REQUIREMENT: One range is to be output from the listing below, exactly as written: the line with "De la Espriella" to the line with "de las armas, bien", both kept.

EXTRACTED RECORDS:
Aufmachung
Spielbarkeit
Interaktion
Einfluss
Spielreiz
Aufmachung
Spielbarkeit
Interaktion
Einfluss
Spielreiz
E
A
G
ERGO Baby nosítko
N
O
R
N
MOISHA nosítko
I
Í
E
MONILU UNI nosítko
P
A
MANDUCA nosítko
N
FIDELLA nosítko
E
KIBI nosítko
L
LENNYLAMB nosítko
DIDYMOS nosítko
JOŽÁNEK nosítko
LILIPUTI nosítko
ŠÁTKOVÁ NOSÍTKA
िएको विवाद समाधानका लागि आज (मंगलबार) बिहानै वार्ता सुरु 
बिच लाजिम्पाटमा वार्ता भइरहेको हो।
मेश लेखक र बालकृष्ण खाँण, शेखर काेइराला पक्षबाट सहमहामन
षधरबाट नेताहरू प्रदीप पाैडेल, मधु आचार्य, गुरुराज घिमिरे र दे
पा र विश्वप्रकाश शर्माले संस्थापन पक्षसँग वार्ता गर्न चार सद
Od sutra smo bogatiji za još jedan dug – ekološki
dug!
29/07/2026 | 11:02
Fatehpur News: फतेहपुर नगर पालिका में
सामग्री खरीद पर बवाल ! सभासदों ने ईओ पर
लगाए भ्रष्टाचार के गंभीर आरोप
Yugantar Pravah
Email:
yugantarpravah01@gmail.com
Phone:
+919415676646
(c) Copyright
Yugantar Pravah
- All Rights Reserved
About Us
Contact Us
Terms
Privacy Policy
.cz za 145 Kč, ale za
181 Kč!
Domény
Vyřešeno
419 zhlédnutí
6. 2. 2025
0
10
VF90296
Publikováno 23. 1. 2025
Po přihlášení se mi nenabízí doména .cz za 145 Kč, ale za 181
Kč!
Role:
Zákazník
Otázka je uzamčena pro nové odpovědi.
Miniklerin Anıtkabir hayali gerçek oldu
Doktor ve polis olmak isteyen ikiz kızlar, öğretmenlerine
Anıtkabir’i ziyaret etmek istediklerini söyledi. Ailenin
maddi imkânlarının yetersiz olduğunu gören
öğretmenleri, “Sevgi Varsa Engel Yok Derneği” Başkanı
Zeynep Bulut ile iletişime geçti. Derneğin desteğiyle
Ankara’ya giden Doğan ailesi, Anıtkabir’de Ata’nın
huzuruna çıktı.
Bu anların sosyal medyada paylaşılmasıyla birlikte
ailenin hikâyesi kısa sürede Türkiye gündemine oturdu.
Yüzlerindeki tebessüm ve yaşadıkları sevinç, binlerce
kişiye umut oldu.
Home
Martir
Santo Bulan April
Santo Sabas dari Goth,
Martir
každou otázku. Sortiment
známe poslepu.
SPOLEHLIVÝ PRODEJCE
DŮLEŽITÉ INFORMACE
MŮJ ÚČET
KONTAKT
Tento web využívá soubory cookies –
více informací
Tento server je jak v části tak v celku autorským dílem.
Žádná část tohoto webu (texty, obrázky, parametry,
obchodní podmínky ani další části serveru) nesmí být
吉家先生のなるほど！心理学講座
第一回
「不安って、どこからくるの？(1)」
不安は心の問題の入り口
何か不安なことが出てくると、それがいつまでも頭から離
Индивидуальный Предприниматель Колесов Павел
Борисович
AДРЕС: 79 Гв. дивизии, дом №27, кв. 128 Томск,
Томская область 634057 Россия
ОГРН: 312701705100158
==
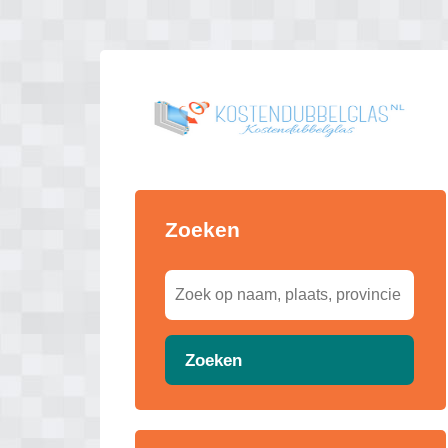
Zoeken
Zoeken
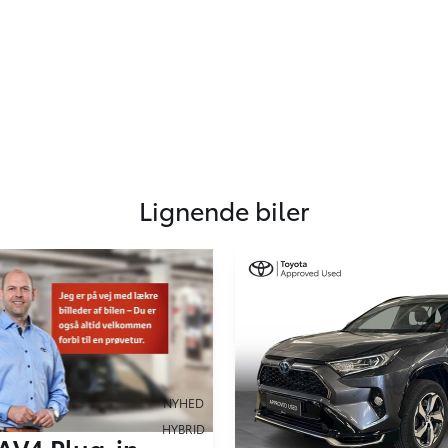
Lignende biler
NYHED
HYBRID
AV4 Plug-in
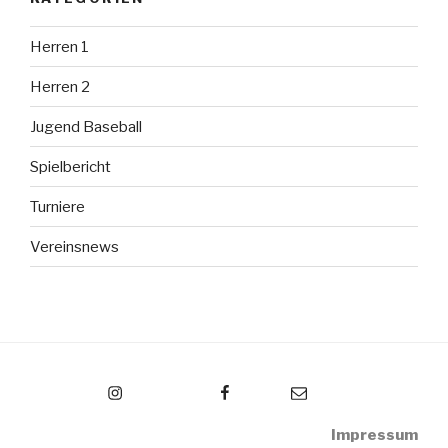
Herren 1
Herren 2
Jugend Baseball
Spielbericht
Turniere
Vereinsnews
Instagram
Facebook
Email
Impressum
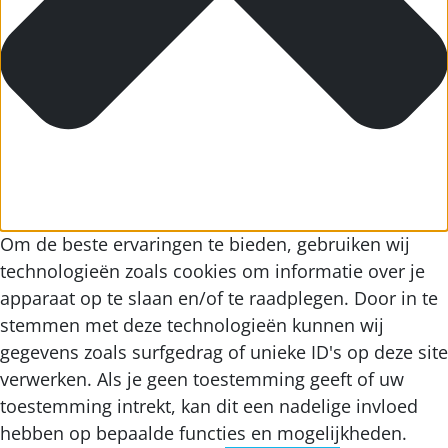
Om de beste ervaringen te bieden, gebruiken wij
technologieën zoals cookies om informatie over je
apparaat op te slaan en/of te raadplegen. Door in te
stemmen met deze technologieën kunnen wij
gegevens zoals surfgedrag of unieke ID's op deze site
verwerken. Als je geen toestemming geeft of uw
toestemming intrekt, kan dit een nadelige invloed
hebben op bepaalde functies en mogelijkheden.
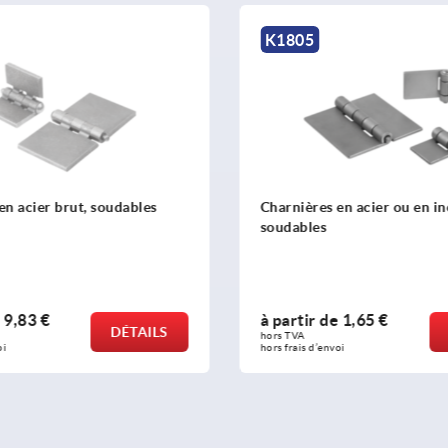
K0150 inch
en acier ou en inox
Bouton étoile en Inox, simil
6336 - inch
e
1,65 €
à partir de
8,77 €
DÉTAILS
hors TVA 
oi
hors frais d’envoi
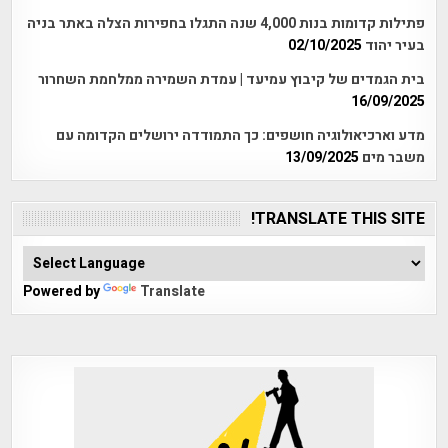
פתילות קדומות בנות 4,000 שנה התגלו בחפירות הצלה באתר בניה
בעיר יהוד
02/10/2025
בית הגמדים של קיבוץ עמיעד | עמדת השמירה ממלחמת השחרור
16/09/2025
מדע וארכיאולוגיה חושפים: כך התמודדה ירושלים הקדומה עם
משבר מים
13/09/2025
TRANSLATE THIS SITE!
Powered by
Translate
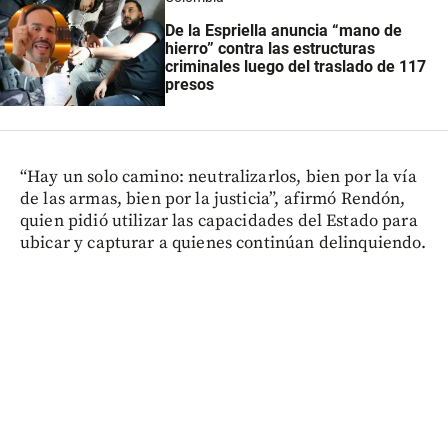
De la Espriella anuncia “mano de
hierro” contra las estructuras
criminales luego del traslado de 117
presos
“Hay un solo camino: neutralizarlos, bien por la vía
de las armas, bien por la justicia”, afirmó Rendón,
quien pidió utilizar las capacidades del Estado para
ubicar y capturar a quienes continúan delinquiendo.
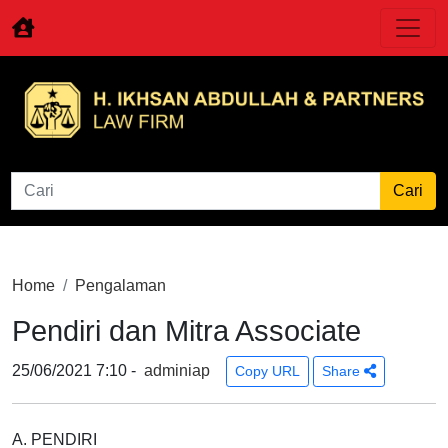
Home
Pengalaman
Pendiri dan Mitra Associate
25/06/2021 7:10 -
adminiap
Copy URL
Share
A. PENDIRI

TASK SOLUTION:
De la Espriella anuncia “mano de
hierro” contra las estructuras
criminales luego del traslado de 117
presos
“Hay un solo camino: neutralizarlos, bien por la vía
de las armas, bien por la justicia”, afirmó Rendón,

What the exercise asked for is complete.